*EXERCISE REQUIREMENTS*
Pictures are to be left out, but please repeat each record exactly.
── GIVEN RECORDS
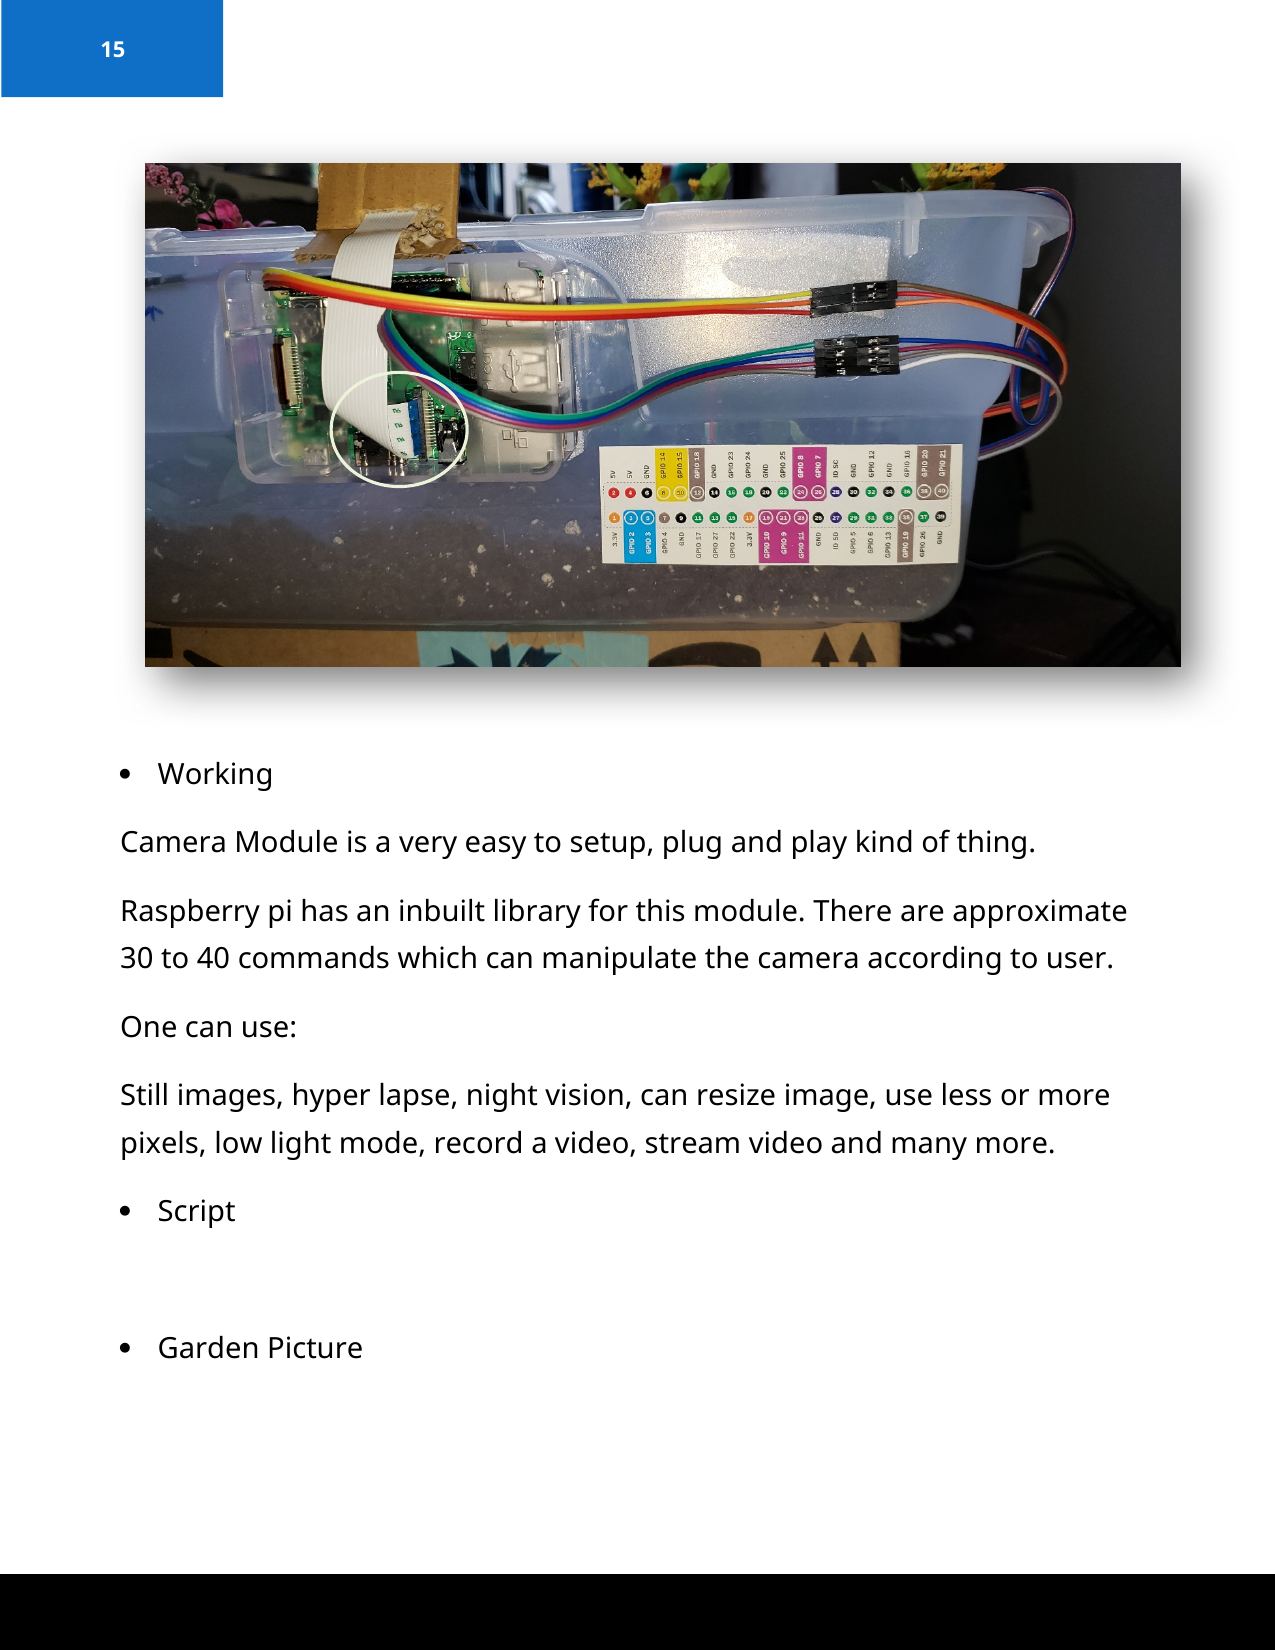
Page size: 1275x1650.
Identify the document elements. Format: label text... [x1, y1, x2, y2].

list Script [120, 1191, 1155, 1230]
picture [145, 163, 1181, 667]
list Garden Picture [120, 1328, 1155, 1367]
text Camera Module is a very easy to setup, plug and play kind of thing. [120, 822, 1155, 861]
text One can use: [120, 1006, 1155, 1046]
list Working [120, 753, 1155, 793]
text Still images, hyper lapse, night vision, can resize image, use less or more pixels, low light mode, record a video, stream video and many more. [120, 1075, 1155, 1162]
text Raspberry pi has an inbuilt library for this module. There are approximate 30 to 40 commands which can manipulate the camera according to user. [120, 890, 1155, 977]
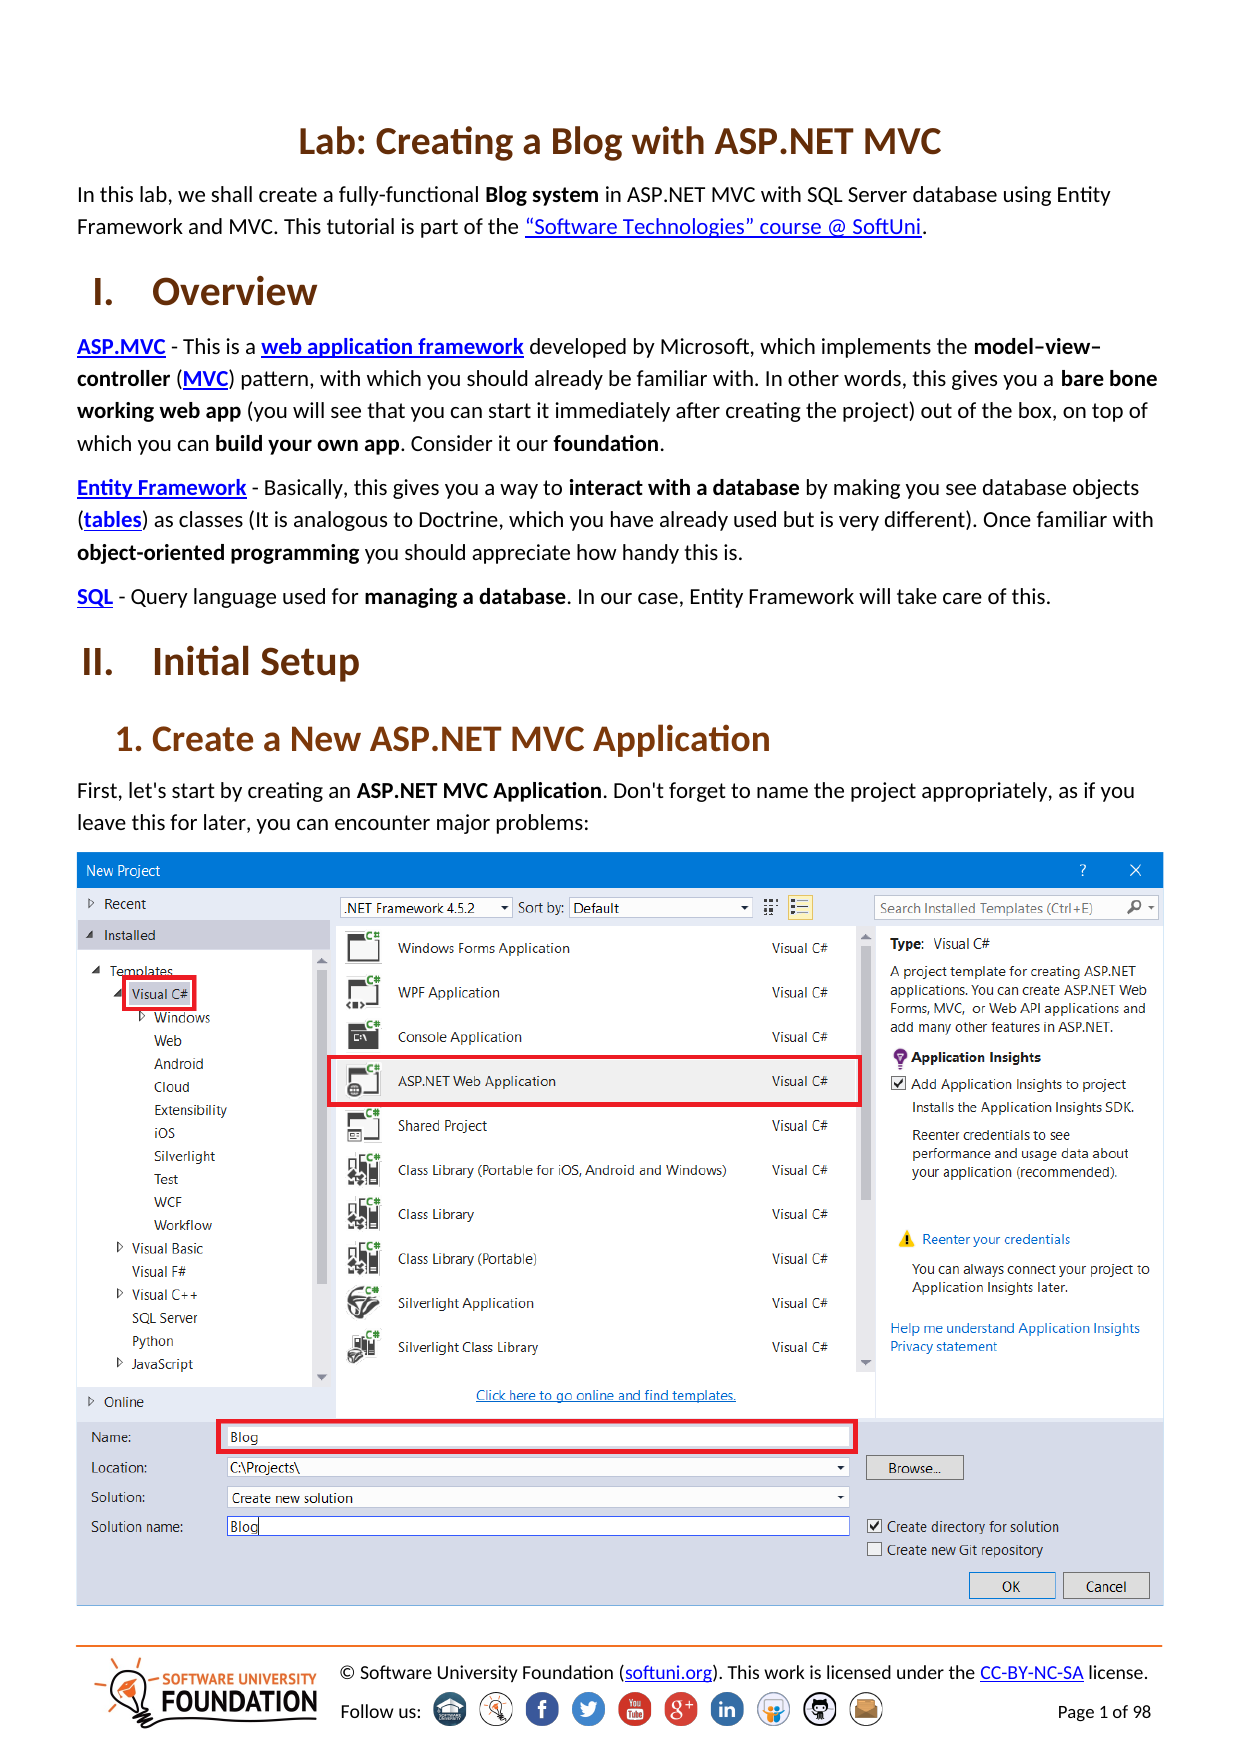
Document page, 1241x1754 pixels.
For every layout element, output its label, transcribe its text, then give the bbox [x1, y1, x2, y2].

picture [479, 1692, 513, 1726]
picture [572, 1692, 605, 1726]
picture [803, 1692, 837, 1726]
text ASP.MVC - This is a web application framework developed by Microsoft, which implements the model–view–controller (MVC) pattern, with which you should already be familiar with. In other words, this gives you a bare bone working web app (you will see that you can start it immediately after creating the project) out of the box, on top of which you can build your own app. Consider it our foundation. [77, 332, 1163, 457]
text In this lab, we shall create a fully-functional Blog system in ASP.NET MVC with SQL Server database using Entity Framework and MVC. This tutorial is part of the “Software Technologies” course @ SoftUni. [77, 180, 1163, 240]
picture [710, 1692, 744, 1726]
picture [433, 1692, 467, 1726]
subtitle Lab: Creating a Blog with ASP.NET MVC [77, 116, 1163, 164]
picture [849, 1692, 883, 1726]
subtitle Initial Setup [114, 635, 1163, 686]
picture [618, 1692, 652, 1726]
picture [664, 1692, 698, 1726]
subtitle Create a New ASP.NET MVC Application [114, 715, 1163, 761]
picture [76, 852, 1164, 1606]
picture [757, 1692, 790, 1726]
picture [525, 1692, 559, 1726]
text First, let's start by creating an ASP.NET MVC Application. Don't forget to name the project appropriately, as if you leave this for later, you can encounter major problems: [77, 776, 1163, 836]
text Entity Framework - Basically, this gives you a way to interact with a database by making you see database objects (tables) as classes (It is analogous to Doctrine, which you have already used but is very different). Once familiar with object-oriented programming you should appreciate how handy this is. [77, 473, 1163, 566]
subtitle Overview [114, 265, 1163, 316]
picture [93, 1656, 317, 1729]
text SQL - Query language used for managing a database. In our case, Entity Framework will take care of this. [77, 582, 1163, 610]
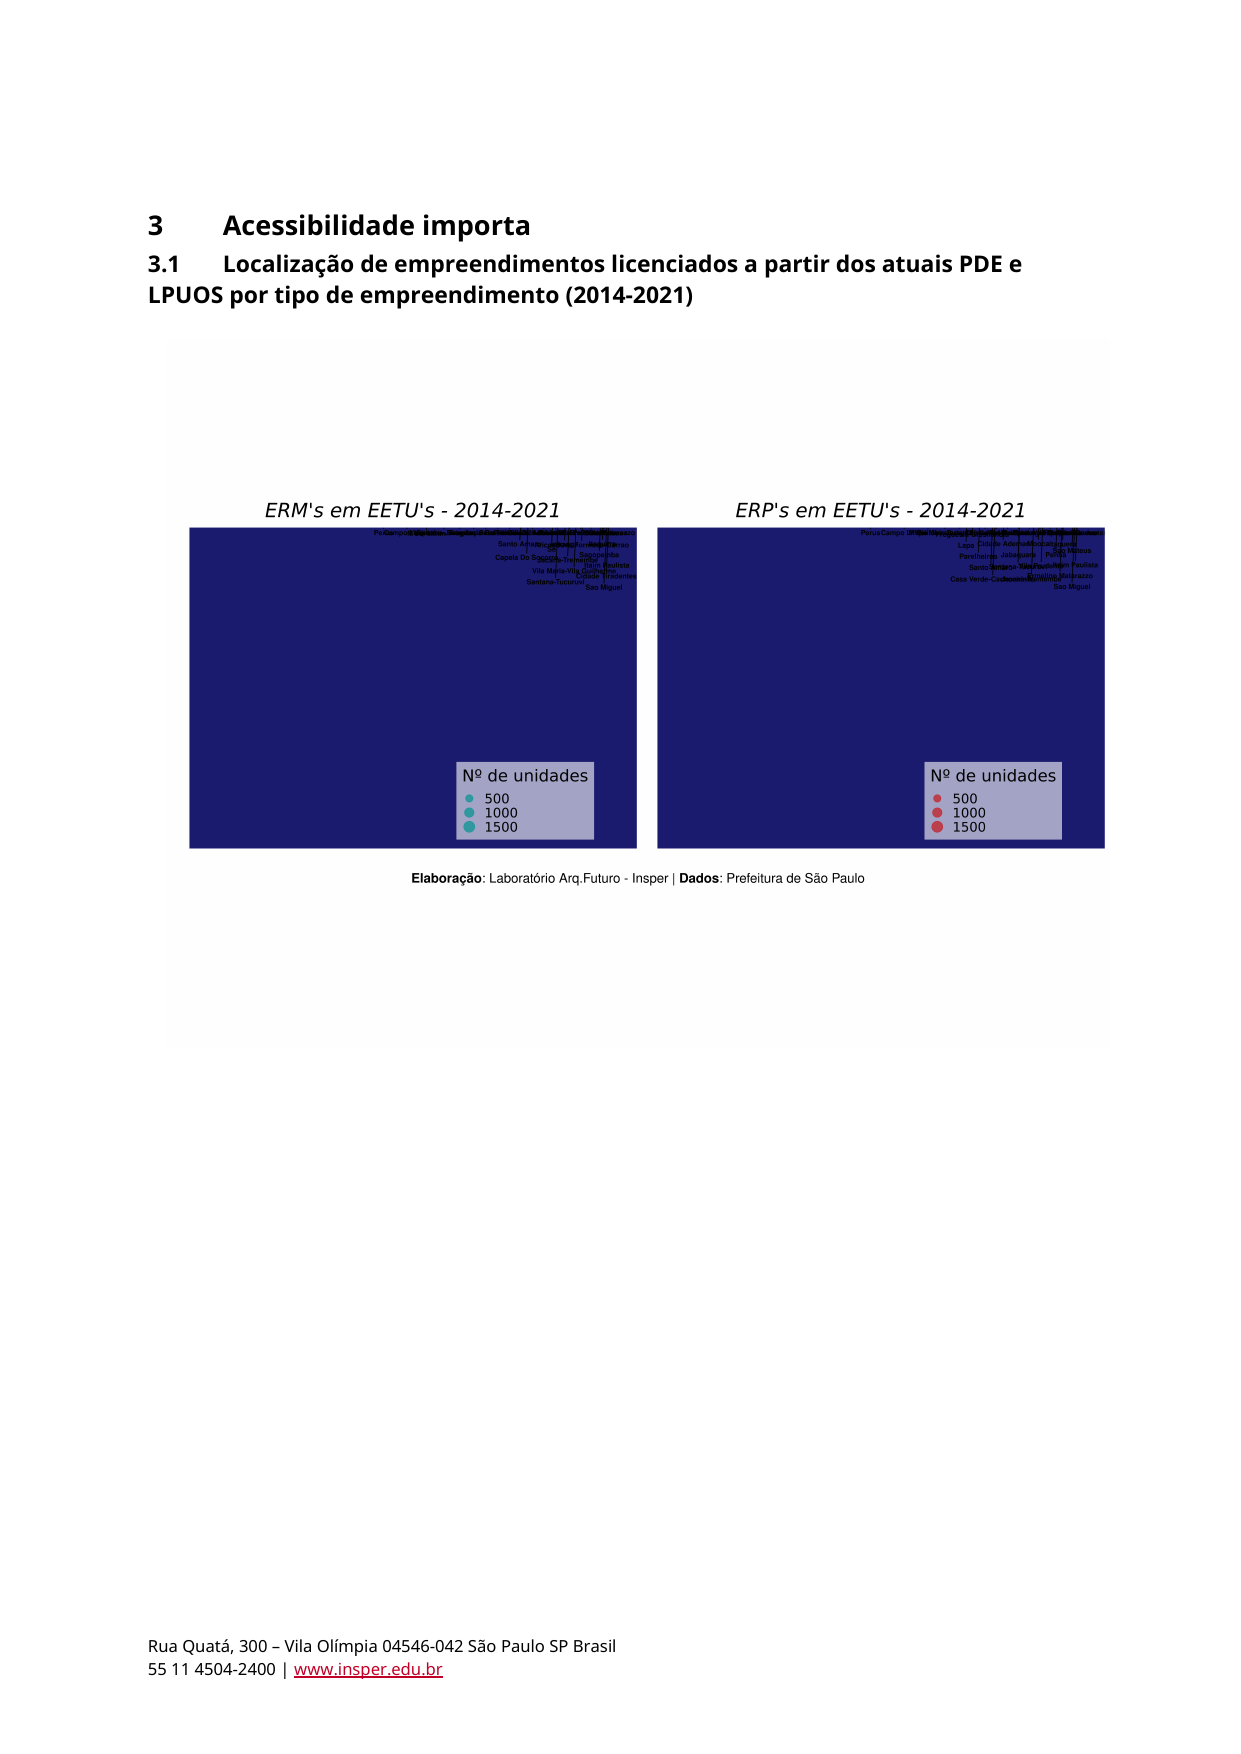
────
*RESPONSE TO THIS TASK*
Page size: 1275x1650.
Identify the document elements. Format: label text... [x1, y1, x2, y2].

list Script [120, 1191, 1155, 1230]
picture [145, 163, 1181, 667]
list Garden Picture [120, 1328, 1155, 1367]
text Camera Module is a very easy to setup, plug and play kind of thing. [120, 822, 1155, 861]
text One can use: [120, 1006, 1155, 1046]
list Working [120, 753, 1155, 793]
text Still images, hyper lapse, night vision, can resize image, use less or more pixels, low light mode, record a video, stream video and many more. [120, 1075, 1155, 1162]
text Raspberry pi has an inbuilt library for this module. There are approximate 30 to 40 commands which can manipulate the camera according to user. [120, 890, 1155, 977]
Document page, 1241x1754 pixels.
For every layout element, output its label, transcribe its text, then give the bbox [x1, y1, x2, y2].

picture [479, 1692, 513, 1726]
picture [572, 1692, 605, 1726]
picture [803, 1692, 837, 1726]
text ASP.MVC - This is a web application framework developed by Microsoft, which implements the model–view–controller (MVC) pattern, with which you should already be familiar with. In other words, this gives you a bare bone working web app (you will see that you can start it immediately after creating the project) out of the box, on top of which you can build your own app. Consider it our foundation. [77, 332, 1163, 457]
text In this lab, we shall create a fully-functional Blog system in ASP.NET MVC with SQL Server database using Entity Framework and MVC. This tutorial is part of the “Software Technologies” course @ SoftUni. [77, 180, 1163, 240]
picture [710, 1692, 744, 1726]
picture [433, 1692, 467, 1726]
subtitle Lab: Creating a Blog with ASP.NET MVC [77, 116, 1163, 164]
picture [849, 1692, 883, 1726]
subtitle Initial Setup [114, 635, 1163, 686]
picture [618, 1692, 652, 1726]
picture [664, 1692, 698, 1726]
subtitle Create a New ASP.NET MVC Application [114, 715, 1163, 761]
picture [76, 852, 1164, 1606]
picture [757, 1692, 790, 1726]
picture [525, 1692, 559, 1726]
text First, let's start by creating an ASP.NET MVC Application. Don't forget to name the project appropriately, as if you leave this for later, you can encounter major problems: [77, 776, 1163, 836]
text Entity Framework - Basically, this gives you a way to interact with a database by making you see database objects (tables) as classes (It is analogous to Doctrine, which you have already used but is very different). Once familiar with object-oriented programming you should appreciate how handy this is. [77, 473, 1163, 566]
subtitle Overview [114, 265, 1163, 316]
picture [93, 1656, 317, 1729]
text SQL - Query language used for managing a database. In our case, Entity Framework will take care of this. [77, 582, 1163, 610]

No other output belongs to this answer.